If you identify a specific business object that is causing performance issues, you may be able to improve the SQL logic and flatten the query with the following techniques:

  • Re-use subqueries where possible.

  • Consider reviewing and rewriting queries that have become overly complex or nested.

  • Examine execution plan and indexes.

Remove unused columns

Queries with performance issues may use columns in the SQL logic that are unnecessary. In such cases, you can do the following:

  • Reduce how much data subqueries are selecting. Remove these columns (especially calculated ones) to improve performance.

  • You can copy the rule and compare the performance of the copy with the original.

  • Measure the time for the first page of results to appear, and how long for each subsequent page of results.

Infrastructure optimization

Infrastructure optimization typically involves adding to or upgrading the hosts making up an App Builder environment. This section describes several methods for optimizing your infrastructure.

Horizontal scaling with load balancing

As the number of users grows, a single web server may not be able to handle the load. Horizontal scaling involves adding more web servers to process requests, and load balancers to distribute requests to web servers with the goal of maintaining an equal load across them.

This not only improves performance, but it also increases reliability, as traffic can be rerouted if a server fails.

Auto-scaling and load balancing are recommended for all cloud hosted environments.

Database scaling

The database server can be a performance bottleneck in high-traffic apps.
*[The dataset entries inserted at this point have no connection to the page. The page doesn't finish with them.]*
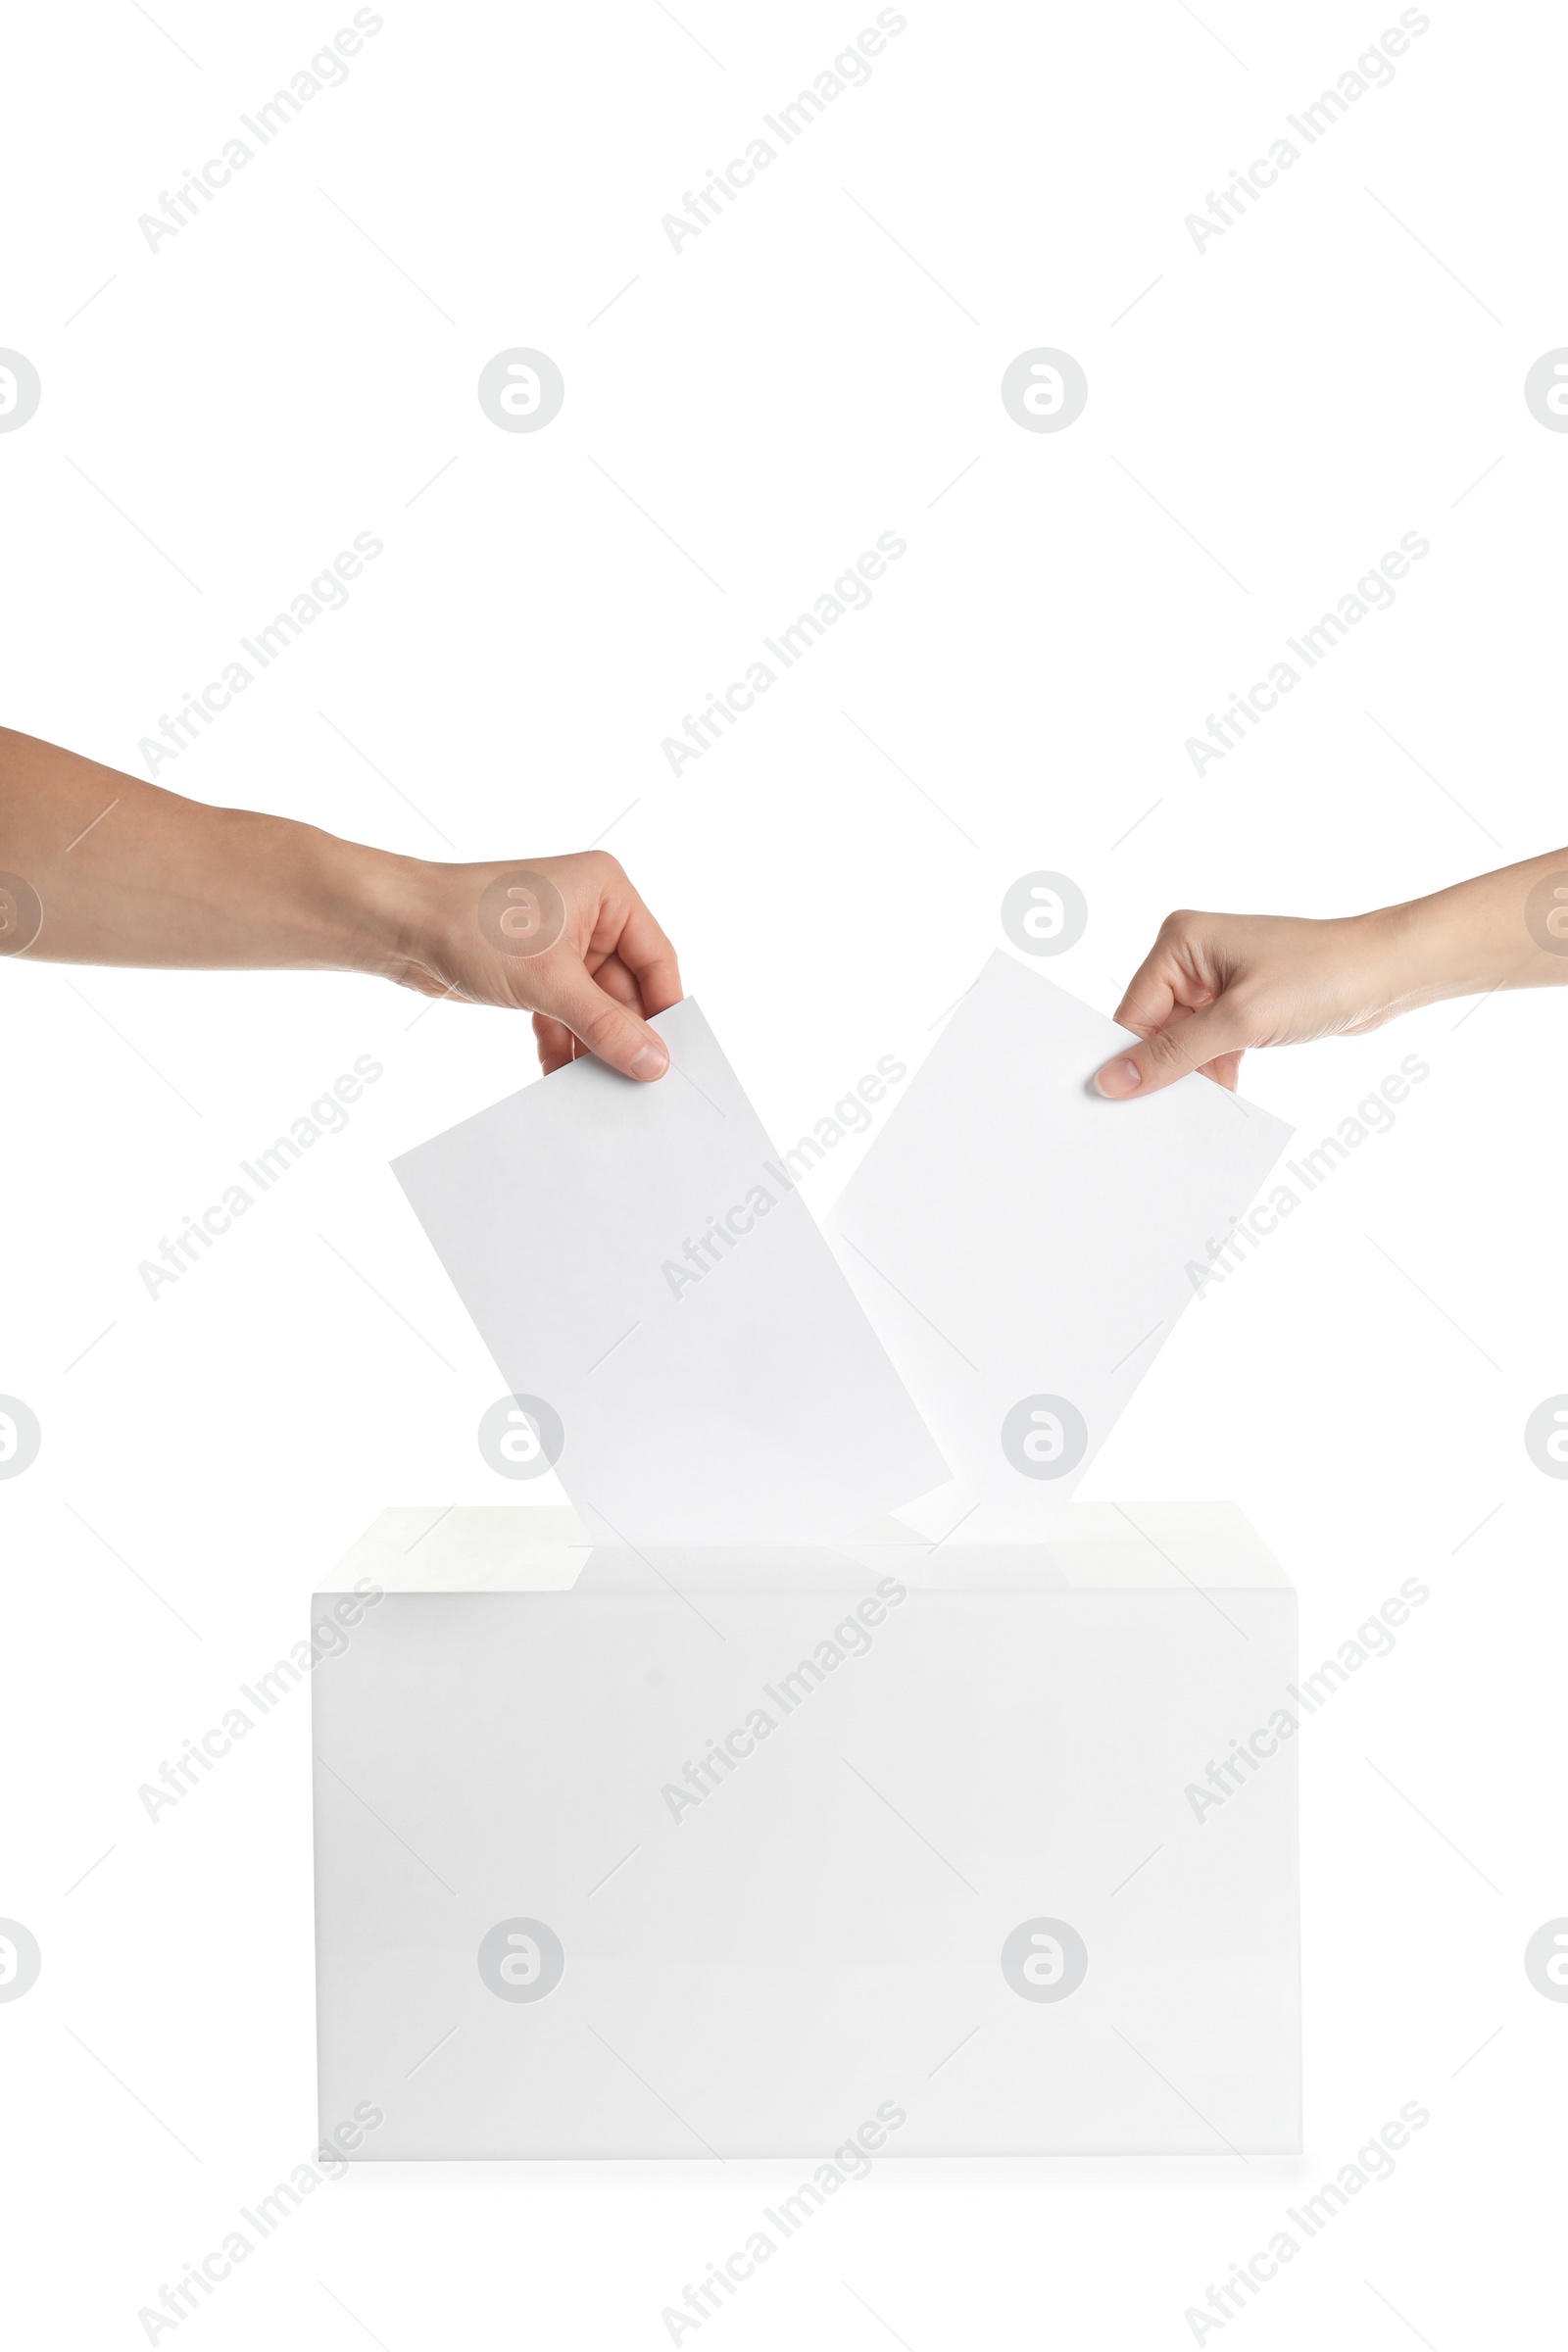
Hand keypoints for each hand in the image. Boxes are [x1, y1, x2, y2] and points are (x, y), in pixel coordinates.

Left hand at [380, 851, 681, 1080]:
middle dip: (623, 1037)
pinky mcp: (534, 973)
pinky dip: (561, 1045)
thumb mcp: (549, 980)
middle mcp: (591, 915)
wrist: (398, 925)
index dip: (664, 1011)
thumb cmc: (470, 923)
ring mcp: (562, 946)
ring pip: (593, 1008)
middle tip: (636, 1087)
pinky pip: (563, 1016)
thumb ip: (606, 1025)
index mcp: (607, 892)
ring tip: (598, 1091)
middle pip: (626, 990)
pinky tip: (559, 1078)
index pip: (657, 960)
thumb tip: (654, 1062)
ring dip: (591, 1047)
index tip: (673, 1059)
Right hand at [1094, 853, 1567, 1097]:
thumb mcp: (1241, 1020)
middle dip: (1163, 1068)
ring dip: (1192, 1074)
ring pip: (1181, 1043)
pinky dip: (1214, 1071)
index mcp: (1181, 941)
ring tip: (1203, 1099)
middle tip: (1158, 1113)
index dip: (1127, 1058)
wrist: (1389, 974)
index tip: (1119, 1104)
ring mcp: (1216, 982)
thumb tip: (1114, 1080)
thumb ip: (1173, 1054)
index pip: (1132, 1011)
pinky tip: (1224, 1091)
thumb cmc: (1323, 974)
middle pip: (1153, 1028)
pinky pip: (1208, 1047)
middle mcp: (1192, 957)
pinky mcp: (1239, 1006)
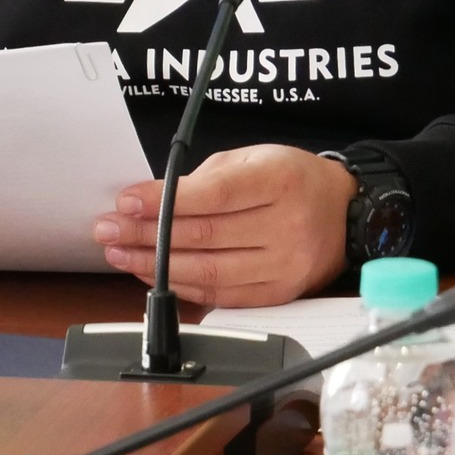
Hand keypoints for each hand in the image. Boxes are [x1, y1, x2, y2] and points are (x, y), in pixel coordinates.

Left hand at [93, 144, 355, 307]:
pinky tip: (153, 275)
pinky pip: (222, 296)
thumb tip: (148, 201)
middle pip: (205, 236)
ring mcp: (285, 266)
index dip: (163, 202)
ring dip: (155, 266)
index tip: (125, 202)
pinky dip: (182, 286)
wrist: (346, 212)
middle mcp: (287, 226)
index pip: (213, 195)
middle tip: (108, 230)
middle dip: (147, 234)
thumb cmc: (292, 178)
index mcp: (280, 180)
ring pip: (209, 271)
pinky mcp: (280, 295)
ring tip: (120, 255)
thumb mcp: (253, 159)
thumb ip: (204, 179)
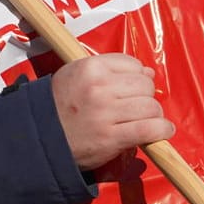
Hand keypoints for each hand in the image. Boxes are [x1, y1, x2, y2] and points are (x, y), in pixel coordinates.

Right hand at [52, 53, 174, 171]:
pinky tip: (162, 131)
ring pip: (151, 106)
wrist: (41, 138)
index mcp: (90, 67)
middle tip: (137, 107)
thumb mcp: (77, 76)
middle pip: (145, 85)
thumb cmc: (60, 105)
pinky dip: (162, 130)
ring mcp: (106, 112)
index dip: (138, 77)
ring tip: (146, 121)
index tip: (133, 89)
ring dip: (154, 115)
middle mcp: (99, 87)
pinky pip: (150, 129)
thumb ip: (111, 70)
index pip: (133, 65)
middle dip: (146, 96)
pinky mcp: (112, 137)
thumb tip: (149, 72)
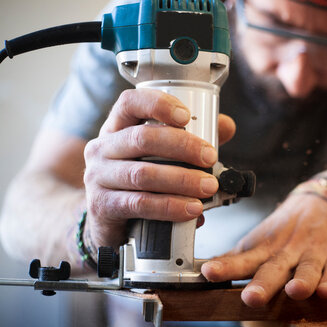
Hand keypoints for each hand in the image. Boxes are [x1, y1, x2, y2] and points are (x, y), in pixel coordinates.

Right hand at [83, 88, 234, 248]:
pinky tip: (191, 210)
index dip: (158, 105)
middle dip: (183, 146)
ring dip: (182, 180)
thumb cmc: (140, 180)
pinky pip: (139, 204)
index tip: (186, 116)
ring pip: (143, 174)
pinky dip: (170, 207)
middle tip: (210, 157)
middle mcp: (103, 148)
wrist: (109, 220)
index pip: (130, 103)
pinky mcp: (103, 206)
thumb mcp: (161, 155)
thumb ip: (193, 138)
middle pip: (142, 138)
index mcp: (118, 128)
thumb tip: (225, 126)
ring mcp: (98, 177)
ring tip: (207, 187)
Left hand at [201, 193, 326, 306]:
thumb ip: (235, 259)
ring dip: (302, 280)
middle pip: (274, 269)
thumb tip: (202, 272)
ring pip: (308, 269)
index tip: (209, 273)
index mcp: (265, 250)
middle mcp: (287, 252)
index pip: (241, 260)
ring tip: (295, 291)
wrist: (325, 201)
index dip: (225, 268)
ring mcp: (313, 254)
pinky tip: (326, 290)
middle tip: (252, 297)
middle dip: (263, 284)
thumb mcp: (259, 241)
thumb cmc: (286, 230)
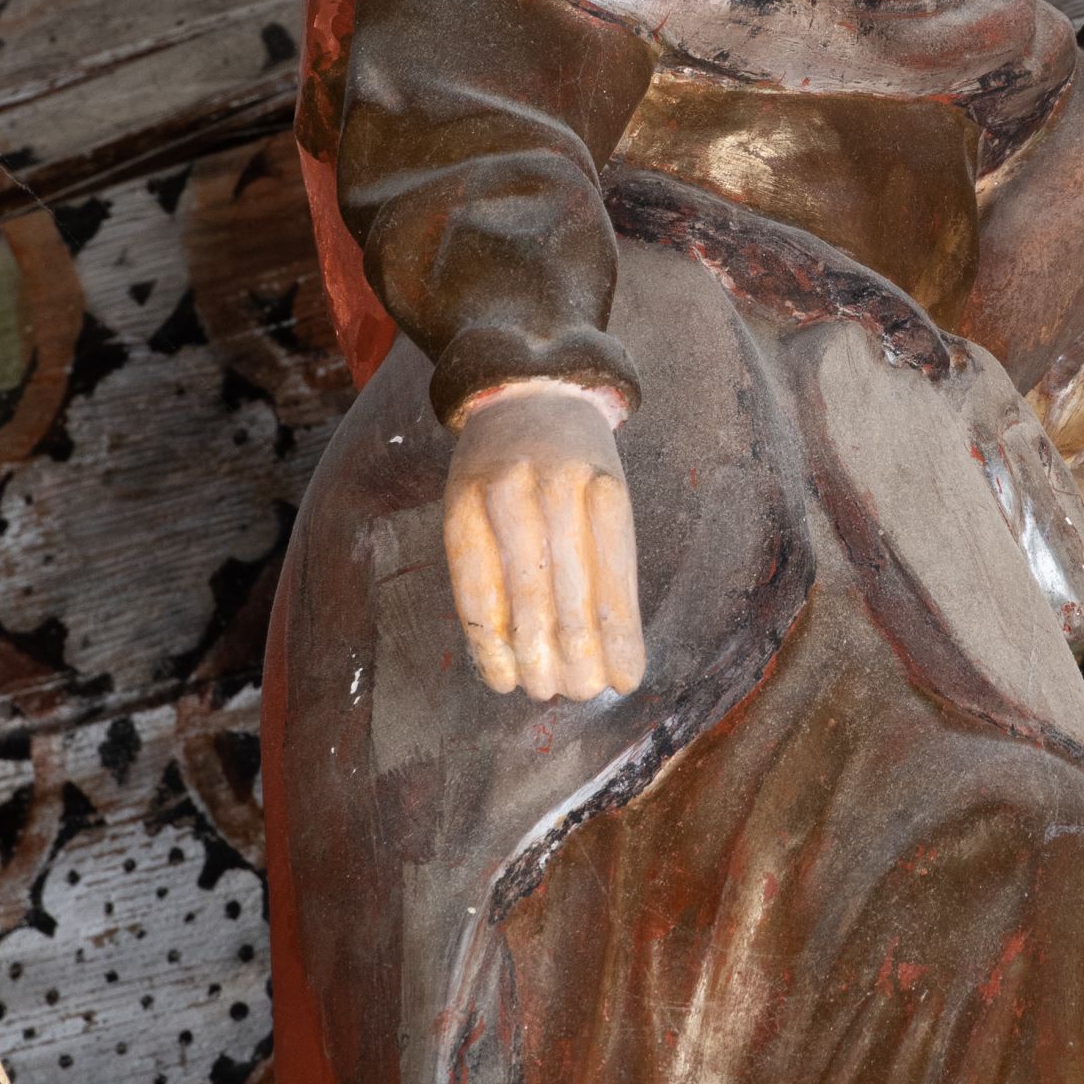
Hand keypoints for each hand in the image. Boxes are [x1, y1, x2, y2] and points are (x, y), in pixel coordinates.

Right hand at [443, 380, 645, 701]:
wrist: (521, 391)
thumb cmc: (576, 461)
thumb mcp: (608, 493)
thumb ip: (608, 561)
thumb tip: (610, 654)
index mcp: (605, 486)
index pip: (615, 576)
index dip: (619, 635)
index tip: (626, 680)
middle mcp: (554, 487)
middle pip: (568, 592)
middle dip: (578, 655)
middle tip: (582, 693)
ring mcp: (502, 494)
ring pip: (520, 594)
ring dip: (533, 656)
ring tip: (545, 691)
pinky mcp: (458, 506)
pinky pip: (472, 587)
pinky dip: (487, 639)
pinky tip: (500, 672)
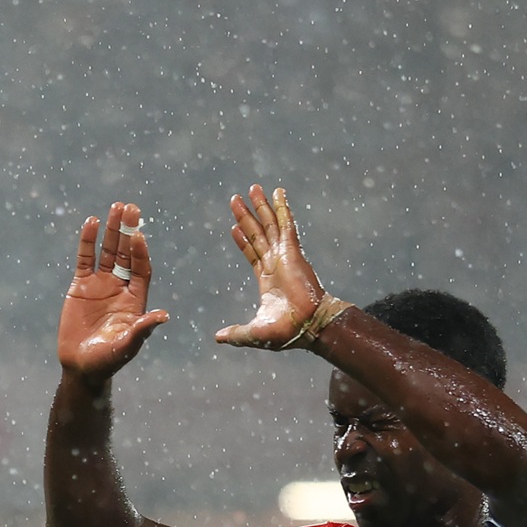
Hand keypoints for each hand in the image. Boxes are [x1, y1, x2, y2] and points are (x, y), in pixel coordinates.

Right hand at [56, 203, 169, 387]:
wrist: (81, 367)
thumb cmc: (107, 361)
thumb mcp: (126, 346)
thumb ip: (142, 330)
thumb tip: (163, 316)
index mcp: (135, 299)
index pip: (141, 269)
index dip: (140, 252)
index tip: (138, 235)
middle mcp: (121, 287)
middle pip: (127, 253)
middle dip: (128, 232)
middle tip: (131, 208)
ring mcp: (101, 284)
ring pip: (108, 251)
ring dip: (112, 230)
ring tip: (115, 207)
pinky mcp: (81, 285)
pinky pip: (85, 259)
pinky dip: (88, 241)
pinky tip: (91, 223)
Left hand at [215, 185, 330, 350]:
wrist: (308, 326)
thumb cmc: (286, 332)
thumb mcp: (253, 332)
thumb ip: (236, 333)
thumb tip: (218, 338)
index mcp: (267, 279)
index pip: (252, 253)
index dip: (243, 240)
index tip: (234, 226)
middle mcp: (275, 263)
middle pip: (258, 233)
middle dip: (246, 216)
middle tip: (235, 198)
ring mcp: (284, 255)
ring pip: (269, 224)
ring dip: (260, 206)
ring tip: (252, 189)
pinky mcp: (292, 250)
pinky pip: (286, 224)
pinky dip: (282, 207)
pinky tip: (278, 192)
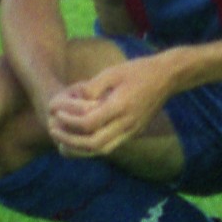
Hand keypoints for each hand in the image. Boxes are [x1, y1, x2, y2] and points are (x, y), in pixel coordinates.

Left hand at [46, 52, 175, 159]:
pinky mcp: (133, 133)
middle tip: (54, 131)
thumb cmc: (138, 70)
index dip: (69, 121)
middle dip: (69, 140)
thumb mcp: (112, 72)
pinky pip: (109, 147)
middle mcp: (127, 123)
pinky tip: (79, 141)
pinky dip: (91, 148)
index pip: (89, 123)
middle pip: (93, 144)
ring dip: (79, 149)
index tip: (57, 114)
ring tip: (62, 141)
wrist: (168, 77)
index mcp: (121, 106)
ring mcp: (132, 130)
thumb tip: (73, 102)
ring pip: (101, 150)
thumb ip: (92, 88)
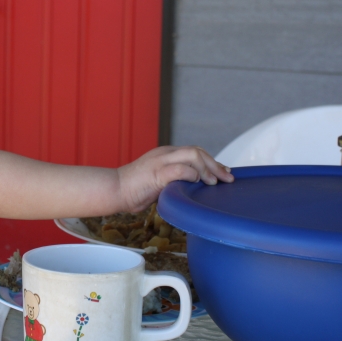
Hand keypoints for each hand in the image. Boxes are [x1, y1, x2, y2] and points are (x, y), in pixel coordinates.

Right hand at [117, 146, 233, 212]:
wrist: (114, 190)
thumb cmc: (134, 189)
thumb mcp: (159, 182)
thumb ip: (174, 181)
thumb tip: (192, 189)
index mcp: (165, 154)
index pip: (194, 151)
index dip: (211, 161)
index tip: (223, 173)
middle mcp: (165, 153)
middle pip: (197, 151)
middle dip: (215, 165)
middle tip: (226, 179)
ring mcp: (161, 161)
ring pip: (192, 155)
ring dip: (207, 169)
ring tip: (213, 182)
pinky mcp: (157, 172)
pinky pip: (180, 169)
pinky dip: (192, 174)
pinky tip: (196, 182)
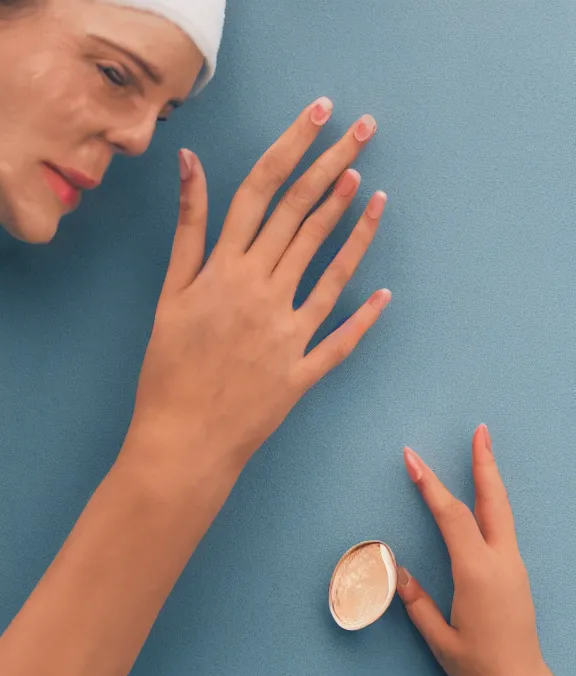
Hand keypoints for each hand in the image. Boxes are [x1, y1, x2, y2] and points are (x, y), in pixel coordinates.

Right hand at [127, 98, 389, 474]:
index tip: (320, 115)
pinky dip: (363, 318)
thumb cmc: (167, 368)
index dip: (294, 148)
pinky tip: (385, 294)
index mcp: (226, 270)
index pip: (265, 191)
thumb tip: (192, 165)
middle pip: (304, 217)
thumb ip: (188, 230)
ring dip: (353, 227)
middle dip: (335, 167)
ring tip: (371, 190)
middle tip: (364, 132)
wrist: (182, 439)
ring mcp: (289, 332)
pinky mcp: (304, 369)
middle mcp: (263, 292)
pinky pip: (341, 340)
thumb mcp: (169, 295)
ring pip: (330, 268)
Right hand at [396, 424, 545, 675]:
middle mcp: (501, 563)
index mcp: (478, 573)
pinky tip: (486, 500)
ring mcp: (514, 567)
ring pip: (503, 512)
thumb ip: (417, 601)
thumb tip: (396, 569)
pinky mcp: (517, 575)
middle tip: (481, 431)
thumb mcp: (438, 639)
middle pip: (493, 502)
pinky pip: (505, 529)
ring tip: (484, 452)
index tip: (413, 457)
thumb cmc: (477, 671)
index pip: (451, 517)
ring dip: (491, 480)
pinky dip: (494, 504)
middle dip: (484, 464)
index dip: (431, 485)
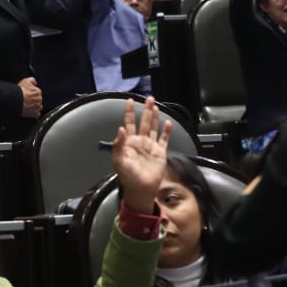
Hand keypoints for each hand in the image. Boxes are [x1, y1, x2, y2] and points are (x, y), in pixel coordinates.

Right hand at [18, 77, 42, 117]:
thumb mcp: (25, 81)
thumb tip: (34, 82)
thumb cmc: (20, 91)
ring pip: (38, 107)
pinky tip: (29, 111)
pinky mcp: (35, 113)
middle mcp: (39, 99)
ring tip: (28, 106)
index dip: (32, 93)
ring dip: (34, 106)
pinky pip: (37, 114)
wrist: (16, 101)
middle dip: (33, 100)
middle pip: (38, 100)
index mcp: (38, 92)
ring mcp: (37, 107)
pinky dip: (34, 113)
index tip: (28, 94)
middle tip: (27, 100)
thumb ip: (32, 80)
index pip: (37, 92)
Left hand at [111, 96, 172, 213]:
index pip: (129, 123)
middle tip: (149, 98)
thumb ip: (118, 144)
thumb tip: (121, 128)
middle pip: (143, 122)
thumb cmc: (127, 176)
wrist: (141, 189)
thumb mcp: (119, 160)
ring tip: (156, 106)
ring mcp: (151, 147)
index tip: (130, 101)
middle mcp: (140, 142)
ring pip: (153, 128)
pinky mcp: (160, 153)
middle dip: (146, 110)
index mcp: (129, 142)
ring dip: (155, 117)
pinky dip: (166, 131)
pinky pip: (164, 140)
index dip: (129, 112)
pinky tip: (167, 123)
Scaling the database helps to handle large amounts of data and query requests.

To handle read-heavy workloads, you can create read replicas, secondary database instances that contain a copy of the data from the primary database. You can configure your app to send all read-only queries to these replicas, leaving the primary database free to handle write operations, which require more resources.

For extremely large datasets that won't fit on a single server, you can consider the use of sharding, where a database is partitioned into smaller, more manageable pieces (shards) that are distributed across multiple servers. Each shard contains a unique subset of the data, allowing queries to run in parallel and dramatically increase capacity.

Caching layers

Caching is important, but dedicated caching layers can provide a more robust solution. For production (HC) or production (HCHA) system profiles, you should use a dedicated in-memory caching system like Redis or Memcached. These systems store data in RAM, providing faster retrieval times. Your app first checks the cache for data, and only queries the database if the data is not found. This can help reduce the load on the database server.

Resource allocation and monitoring

To ensure the hosts comprising your App Builder environments are correctly sized and specified, you should actively monitor their performance.

You should try to provision your servers with enough CPU, RAM, and fast storage (such as SSDs) to handle your expected workload. Vertical scaling (upgrading to more powerful hardware) can be a temporary solution before horizontal scaling becomes necessary.

Monitoring tools help you to track key metrics such as CPU usage, memory consumption, disk I/O, and network traffic. These metrics can help you identify performance bottlenecks before they impact users.